= Rita Derrick Hayes =

American politician

Rita Derrick Hayes (born December 17, 1942) served as Deputy U.S. Trade Representative in Geneva and U.S. Permanent Representative to the World Trade Organization (WTO) from 1997 to 2001 under President Bill Clinton.

== Early life ==
Hayes was born in Worcester, Massachusetts. She was the sister of Congressman Butler Derrick, and her sister Mary Derrick Guest was married to Virginia House of Delegates member Andy Guest.

== Political career ==
During Richard Riley's tenure as Governor of South Carolina, Hayes chaired the Nuclear Advisory Commission. She later served as Chief of Staff for U.S. Representatives John Spratt and Liz Patterson.
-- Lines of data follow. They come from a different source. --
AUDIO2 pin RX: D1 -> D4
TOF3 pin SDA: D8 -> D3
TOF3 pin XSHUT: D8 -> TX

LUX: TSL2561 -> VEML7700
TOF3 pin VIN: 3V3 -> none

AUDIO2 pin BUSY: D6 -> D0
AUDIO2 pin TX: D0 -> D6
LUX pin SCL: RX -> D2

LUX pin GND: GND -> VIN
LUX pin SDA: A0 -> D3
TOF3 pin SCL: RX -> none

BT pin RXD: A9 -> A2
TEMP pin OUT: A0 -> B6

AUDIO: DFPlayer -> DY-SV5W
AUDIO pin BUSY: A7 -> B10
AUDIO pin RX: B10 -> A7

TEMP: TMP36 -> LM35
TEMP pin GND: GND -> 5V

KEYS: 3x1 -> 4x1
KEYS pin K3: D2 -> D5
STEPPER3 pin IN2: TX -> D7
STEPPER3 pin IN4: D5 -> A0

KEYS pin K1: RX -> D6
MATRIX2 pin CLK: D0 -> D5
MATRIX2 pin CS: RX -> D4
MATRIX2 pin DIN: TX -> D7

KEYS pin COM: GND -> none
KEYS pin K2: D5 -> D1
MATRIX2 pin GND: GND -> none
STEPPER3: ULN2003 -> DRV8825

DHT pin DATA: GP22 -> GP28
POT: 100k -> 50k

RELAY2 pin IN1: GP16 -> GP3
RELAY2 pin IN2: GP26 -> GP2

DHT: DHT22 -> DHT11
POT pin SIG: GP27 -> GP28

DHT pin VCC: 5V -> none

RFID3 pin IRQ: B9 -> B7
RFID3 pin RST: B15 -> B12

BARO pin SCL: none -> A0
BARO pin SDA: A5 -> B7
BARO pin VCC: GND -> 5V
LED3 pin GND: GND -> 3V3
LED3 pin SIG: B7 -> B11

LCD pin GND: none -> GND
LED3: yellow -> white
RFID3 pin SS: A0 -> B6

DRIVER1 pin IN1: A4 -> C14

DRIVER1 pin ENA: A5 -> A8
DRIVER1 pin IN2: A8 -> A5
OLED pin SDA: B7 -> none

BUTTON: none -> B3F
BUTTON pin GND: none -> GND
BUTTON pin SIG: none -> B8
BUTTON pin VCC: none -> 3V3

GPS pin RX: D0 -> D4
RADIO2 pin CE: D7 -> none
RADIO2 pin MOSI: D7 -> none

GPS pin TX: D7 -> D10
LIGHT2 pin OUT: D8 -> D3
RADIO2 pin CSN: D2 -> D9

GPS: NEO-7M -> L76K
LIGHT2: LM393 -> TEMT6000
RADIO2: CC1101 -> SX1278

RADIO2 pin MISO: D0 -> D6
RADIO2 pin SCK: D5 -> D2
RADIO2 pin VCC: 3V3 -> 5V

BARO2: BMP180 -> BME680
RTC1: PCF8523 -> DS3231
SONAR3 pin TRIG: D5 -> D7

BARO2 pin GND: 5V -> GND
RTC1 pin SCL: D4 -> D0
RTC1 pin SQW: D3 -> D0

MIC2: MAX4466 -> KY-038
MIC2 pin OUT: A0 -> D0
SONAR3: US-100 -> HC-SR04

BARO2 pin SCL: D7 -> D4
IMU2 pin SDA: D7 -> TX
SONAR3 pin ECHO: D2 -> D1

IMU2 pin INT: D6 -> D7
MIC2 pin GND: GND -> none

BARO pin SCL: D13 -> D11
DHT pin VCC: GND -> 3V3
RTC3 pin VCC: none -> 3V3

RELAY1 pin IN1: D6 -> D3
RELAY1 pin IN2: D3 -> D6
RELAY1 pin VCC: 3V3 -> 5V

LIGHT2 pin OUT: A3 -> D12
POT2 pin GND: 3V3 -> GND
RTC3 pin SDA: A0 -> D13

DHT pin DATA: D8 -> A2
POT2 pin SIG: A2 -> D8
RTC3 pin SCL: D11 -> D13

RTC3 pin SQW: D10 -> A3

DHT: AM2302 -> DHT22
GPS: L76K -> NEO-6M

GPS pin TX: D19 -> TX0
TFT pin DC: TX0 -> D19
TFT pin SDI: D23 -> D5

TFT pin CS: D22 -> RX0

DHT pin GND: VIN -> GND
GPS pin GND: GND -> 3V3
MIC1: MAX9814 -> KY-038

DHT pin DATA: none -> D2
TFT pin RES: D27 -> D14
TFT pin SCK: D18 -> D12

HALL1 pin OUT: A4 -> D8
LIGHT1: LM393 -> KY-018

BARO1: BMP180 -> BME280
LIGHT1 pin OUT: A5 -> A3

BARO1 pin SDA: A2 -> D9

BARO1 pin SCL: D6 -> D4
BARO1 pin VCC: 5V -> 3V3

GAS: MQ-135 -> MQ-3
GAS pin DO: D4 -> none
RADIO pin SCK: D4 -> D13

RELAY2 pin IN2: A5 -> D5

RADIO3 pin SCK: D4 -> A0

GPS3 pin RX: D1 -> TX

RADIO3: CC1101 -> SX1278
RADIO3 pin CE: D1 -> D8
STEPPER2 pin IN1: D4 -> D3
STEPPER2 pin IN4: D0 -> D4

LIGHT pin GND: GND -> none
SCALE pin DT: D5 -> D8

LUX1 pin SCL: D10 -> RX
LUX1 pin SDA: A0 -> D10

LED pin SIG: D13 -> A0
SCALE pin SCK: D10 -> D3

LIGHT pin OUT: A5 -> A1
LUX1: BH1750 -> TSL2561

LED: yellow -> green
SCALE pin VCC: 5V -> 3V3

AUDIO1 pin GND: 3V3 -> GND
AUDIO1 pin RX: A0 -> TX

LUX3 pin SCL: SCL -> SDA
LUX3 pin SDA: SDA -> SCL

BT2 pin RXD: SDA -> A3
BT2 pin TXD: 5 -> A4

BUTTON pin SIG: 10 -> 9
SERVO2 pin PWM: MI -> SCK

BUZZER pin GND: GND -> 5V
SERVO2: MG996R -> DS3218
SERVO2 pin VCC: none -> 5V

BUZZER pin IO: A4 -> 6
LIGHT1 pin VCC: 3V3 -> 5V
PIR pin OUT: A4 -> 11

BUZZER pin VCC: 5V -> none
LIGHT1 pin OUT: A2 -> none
Hayes played a significant role on the 1993 Clinton-Gore Transition Team. She also held the position of Deputy Assistant Secretary at the Department of Commerce in the Office of Textiles and Apparel and Consumer Goods, where she chaired the Committee for the Implementation of Textile Agreements. Hayes was notably the Chief Textile Negotiator for the U.S. Trade Representative and participated in the Uraguay round. Her nomination for the Geneva position was supported by U.S. Senators Strom Thurmond and Fritz Hollings.